• [Aim of the exercise]:
Nothing but the line with "right shoulder: (930, 406)" and the lines after it should appear, each retyped exactly as in the listing.

• [Entries shown]:
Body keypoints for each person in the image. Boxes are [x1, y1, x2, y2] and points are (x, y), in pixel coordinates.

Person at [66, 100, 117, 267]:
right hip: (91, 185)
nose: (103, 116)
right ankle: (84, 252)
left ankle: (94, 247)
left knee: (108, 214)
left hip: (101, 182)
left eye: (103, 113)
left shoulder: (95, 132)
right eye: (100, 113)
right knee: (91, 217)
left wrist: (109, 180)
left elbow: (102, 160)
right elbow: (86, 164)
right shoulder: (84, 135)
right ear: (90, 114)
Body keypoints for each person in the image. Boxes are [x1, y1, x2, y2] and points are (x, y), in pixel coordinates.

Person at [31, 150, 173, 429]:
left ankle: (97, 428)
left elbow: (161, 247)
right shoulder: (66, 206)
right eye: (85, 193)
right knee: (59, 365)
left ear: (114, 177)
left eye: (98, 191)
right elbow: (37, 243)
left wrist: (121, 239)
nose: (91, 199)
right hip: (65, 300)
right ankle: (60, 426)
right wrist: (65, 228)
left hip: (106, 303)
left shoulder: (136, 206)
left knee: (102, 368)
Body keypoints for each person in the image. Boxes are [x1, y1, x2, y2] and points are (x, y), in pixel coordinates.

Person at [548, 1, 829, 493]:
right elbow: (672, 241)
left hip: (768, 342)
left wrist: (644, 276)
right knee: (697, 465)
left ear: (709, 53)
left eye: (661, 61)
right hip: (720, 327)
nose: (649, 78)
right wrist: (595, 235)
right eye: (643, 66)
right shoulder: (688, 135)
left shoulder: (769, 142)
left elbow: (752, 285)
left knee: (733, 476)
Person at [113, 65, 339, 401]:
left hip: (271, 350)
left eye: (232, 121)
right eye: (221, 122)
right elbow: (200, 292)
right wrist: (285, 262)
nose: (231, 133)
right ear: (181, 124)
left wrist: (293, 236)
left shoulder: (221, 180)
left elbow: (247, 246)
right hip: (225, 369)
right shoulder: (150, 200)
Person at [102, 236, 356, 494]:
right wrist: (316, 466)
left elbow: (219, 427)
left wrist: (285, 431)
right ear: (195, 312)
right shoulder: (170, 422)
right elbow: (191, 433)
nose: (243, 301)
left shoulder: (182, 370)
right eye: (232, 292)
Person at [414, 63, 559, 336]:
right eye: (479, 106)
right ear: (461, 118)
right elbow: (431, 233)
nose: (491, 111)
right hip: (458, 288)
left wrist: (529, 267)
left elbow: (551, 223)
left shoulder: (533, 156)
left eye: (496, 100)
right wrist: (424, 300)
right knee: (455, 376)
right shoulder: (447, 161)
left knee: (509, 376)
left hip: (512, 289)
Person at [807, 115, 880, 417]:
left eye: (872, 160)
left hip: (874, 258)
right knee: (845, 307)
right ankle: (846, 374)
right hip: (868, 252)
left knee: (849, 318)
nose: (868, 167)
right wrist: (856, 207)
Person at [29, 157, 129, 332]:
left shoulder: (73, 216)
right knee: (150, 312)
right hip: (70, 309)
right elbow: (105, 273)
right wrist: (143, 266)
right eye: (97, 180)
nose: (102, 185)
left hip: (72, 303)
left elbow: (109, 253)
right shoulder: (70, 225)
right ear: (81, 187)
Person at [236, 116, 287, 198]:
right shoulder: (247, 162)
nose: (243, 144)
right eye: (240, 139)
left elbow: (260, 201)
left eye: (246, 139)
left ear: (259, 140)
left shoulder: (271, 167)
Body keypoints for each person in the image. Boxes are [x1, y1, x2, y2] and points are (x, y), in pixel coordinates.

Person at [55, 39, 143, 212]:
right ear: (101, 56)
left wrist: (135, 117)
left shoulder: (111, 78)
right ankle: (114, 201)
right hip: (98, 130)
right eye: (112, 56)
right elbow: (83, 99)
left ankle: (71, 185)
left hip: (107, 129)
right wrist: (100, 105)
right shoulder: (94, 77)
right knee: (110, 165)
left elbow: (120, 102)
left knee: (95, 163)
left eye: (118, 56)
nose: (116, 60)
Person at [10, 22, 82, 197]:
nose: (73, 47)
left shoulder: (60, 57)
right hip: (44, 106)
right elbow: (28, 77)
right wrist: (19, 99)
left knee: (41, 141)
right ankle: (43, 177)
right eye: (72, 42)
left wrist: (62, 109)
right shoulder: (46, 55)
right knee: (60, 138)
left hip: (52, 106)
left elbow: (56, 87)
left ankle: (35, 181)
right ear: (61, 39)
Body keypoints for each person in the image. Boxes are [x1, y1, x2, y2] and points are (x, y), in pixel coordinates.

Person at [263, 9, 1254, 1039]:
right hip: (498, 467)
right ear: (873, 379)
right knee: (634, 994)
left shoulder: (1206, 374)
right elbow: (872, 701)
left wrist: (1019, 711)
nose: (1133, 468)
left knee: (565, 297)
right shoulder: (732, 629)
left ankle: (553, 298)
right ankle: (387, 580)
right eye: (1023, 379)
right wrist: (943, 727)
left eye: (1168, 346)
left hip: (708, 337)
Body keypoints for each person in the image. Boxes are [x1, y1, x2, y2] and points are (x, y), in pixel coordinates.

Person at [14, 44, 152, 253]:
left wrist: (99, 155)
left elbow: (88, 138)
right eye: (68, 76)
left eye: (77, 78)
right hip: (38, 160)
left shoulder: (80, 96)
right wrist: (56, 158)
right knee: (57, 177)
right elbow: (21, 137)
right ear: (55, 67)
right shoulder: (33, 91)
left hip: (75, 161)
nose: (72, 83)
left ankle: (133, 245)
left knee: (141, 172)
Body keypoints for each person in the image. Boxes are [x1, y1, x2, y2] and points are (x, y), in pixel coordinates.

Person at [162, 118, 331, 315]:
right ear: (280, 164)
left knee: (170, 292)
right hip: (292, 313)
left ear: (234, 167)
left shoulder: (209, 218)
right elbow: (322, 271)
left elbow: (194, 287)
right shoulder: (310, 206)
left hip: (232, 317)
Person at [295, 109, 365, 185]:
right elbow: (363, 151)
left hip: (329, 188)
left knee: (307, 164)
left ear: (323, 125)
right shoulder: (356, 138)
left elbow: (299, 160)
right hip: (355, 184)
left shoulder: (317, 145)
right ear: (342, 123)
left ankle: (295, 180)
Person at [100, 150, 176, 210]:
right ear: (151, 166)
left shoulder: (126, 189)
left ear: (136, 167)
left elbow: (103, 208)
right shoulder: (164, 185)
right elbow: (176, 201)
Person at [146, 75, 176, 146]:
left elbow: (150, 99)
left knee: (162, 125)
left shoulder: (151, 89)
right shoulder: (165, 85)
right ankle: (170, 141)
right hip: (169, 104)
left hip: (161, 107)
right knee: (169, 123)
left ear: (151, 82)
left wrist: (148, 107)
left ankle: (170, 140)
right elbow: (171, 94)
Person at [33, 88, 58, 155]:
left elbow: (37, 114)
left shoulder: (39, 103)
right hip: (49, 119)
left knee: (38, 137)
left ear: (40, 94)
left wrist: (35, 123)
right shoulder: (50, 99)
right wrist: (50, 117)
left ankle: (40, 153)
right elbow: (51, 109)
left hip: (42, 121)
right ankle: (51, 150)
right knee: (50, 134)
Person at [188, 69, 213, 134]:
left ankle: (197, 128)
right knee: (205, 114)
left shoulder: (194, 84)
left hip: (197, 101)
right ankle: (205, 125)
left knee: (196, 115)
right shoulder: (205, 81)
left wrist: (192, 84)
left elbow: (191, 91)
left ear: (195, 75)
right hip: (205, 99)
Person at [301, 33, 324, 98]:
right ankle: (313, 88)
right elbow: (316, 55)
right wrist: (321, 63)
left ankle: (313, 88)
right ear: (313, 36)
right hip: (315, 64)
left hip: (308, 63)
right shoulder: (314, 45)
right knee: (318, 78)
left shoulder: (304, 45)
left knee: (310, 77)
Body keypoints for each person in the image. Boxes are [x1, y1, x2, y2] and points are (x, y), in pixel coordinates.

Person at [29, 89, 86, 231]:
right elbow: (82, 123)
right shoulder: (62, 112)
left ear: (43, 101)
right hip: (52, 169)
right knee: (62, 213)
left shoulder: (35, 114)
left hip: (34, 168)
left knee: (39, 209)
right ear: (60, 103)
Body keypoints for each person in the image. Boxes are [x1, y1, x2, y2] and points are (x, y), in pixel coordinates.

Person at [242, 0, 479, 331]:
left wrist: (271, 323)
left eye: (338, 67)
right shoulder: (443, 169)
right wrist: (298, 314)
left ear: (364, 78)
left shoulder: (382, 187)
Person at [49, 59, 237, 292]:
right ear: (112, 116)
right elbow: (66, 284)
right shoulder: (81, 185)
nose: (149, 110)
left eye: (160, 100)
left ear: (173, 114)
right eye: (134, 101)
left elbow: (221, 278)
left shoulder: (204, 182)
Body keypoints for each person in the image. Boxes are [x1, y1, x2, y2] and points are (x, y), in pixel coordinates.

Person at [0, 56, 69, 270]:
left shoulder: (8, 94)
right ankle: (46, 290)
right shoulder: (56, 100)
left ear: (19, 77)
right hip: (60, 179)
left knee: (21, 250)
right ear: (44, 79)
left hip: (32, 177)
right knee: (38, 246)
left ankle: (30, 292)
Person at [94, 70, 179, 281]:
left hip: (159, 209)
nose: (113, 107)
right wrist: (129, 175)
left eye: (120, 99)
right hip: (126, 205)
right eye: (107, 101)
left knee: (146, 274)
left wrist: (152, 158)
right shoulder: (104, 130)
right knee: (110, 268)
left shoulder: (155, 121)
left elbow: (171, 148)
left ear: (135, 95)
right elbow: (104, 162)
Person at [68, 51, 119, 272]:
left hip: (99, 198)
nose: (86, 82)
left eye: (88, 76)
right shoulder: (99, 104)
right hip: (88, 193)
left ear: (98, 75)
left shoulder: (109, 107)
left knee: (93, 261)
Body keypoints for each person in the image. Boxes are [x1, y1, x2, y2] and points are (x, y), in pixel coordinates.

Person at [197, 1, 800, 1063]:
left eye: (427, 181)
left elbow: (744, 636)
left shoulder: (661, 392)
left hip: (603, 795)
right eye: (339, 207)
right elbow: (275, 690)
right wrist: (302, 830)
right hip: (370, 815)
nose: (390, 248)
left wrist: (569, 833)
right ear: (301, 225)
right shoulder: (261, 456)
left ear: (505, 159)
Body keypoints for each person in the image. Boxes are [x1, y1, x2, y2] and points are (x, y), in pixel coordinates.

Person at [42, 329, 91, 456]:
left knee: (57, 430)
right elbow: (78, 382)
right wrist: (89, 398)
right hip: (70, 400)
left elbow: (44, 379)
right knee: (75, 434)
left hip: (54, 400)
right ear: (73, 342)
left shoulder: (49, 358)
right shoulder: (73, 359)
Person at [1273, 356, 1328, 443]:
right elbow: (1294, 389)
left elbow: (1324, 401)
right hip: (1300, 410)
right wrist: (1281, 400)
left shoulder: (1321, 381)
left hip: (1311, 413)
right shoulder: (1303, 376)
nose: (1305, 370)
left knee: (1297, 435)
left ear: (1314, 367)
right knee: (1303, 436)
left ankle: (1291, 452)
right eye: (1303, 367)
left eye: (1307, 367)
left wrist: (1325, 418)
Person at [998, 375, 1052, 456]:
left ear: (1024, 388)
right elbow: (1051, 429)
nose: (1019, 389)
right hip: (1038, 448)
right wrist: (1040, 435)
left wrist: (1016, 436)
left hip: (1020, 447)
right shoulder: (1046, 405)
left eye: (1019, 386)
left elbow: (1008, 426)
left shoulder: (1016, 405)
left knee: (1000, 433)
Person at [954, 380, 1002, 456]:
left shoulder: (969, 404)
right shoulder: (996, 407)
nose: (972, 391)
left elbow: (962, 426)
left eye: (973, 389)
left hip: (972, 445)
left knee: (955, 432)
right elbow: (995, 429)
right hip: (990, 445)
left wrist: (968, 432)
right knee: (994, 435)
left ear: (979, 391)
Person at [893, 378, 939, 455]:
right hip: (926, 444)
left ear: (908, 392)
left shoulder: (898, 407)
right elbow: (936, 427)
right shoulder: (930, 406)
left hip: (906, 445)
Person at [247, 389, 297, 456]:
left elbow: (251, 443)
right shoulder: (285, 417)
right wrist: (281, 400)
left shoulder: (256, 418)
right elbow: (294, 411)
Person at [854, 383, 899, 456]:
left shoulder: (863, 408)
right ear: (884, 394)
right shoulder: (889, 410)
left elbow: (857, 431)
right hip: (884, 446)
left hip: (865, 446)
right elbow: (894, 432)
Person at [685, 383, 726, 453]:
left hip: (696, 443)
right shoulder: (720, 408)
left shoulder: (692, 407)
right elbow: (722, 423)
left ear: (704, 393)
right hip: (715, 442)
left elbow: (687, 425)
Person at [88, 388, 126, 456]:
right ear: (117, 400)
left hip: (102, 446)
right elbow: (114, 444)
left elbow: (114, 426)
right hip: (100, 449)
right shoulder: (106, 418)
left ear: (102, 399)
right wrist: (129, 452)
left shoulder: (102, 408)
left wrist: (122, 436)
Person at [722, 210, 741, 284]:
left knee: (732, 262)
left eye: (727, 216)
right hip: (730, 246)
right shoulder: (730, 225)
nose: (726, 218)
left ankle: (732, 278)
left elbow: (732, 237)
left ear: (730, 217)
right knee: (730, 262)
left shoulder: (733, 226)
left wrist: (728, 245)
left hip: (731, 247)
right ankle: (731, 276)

• [Exercise answer]:
right shoulder: (930, 406)
left hip: (906, 445)
Person at [247, 389, 297, 456]:
left elbow: (251, 443)
right shoulder: (285, 417)
right wrist: (281, 400)
left shoulder: (256, 418)
right elbow: (294, 411)
Person at [854, 383, 899, 456]:
left shoulder: (863, 408)
right ear: (884, 394)
right shoulder: (889, 410)
left elbow: (857, 431)
right hip: (884, 446)
left hip: (865, 446)
right elbow: (894, 432)
Person at [685, 383, 726, 453]:
left hip: (696, 443)
right shoulder: (720, 408)
left shoulder: (692, 407)
right elbow: (722, 423)
left ear: (704, 393)
right hip: (715, 442)
left elbow: (687, 425)
Person at [88, 388, 126, 456]:
right ear: (117, 400)
left hip: (102, 446)
right elbow: (114, 444)
left elbow: (114, 426)
right hip: (100, 449)
right shoulder: (106, 418)
left ear: (102, 399)
right wrist: (129, 452)
left shoulder: (102, 408)
left wrist: (122, 436)
Person at [722, 210, 741, 284]:
left knee: (732, 262)
left eye: (727, 216)
right hip: (730, 246)
right shoulder: (730, 225)
nose: (726, 218)
left ankle: (732, 278)
left elbow: (732, 237)
left ear: (730, 217)
right knee: (730, 262)
left shoulder: (733, 226)
left wrist: (728, 245)
left hip: (731, 247)
right ankle: (731, 276)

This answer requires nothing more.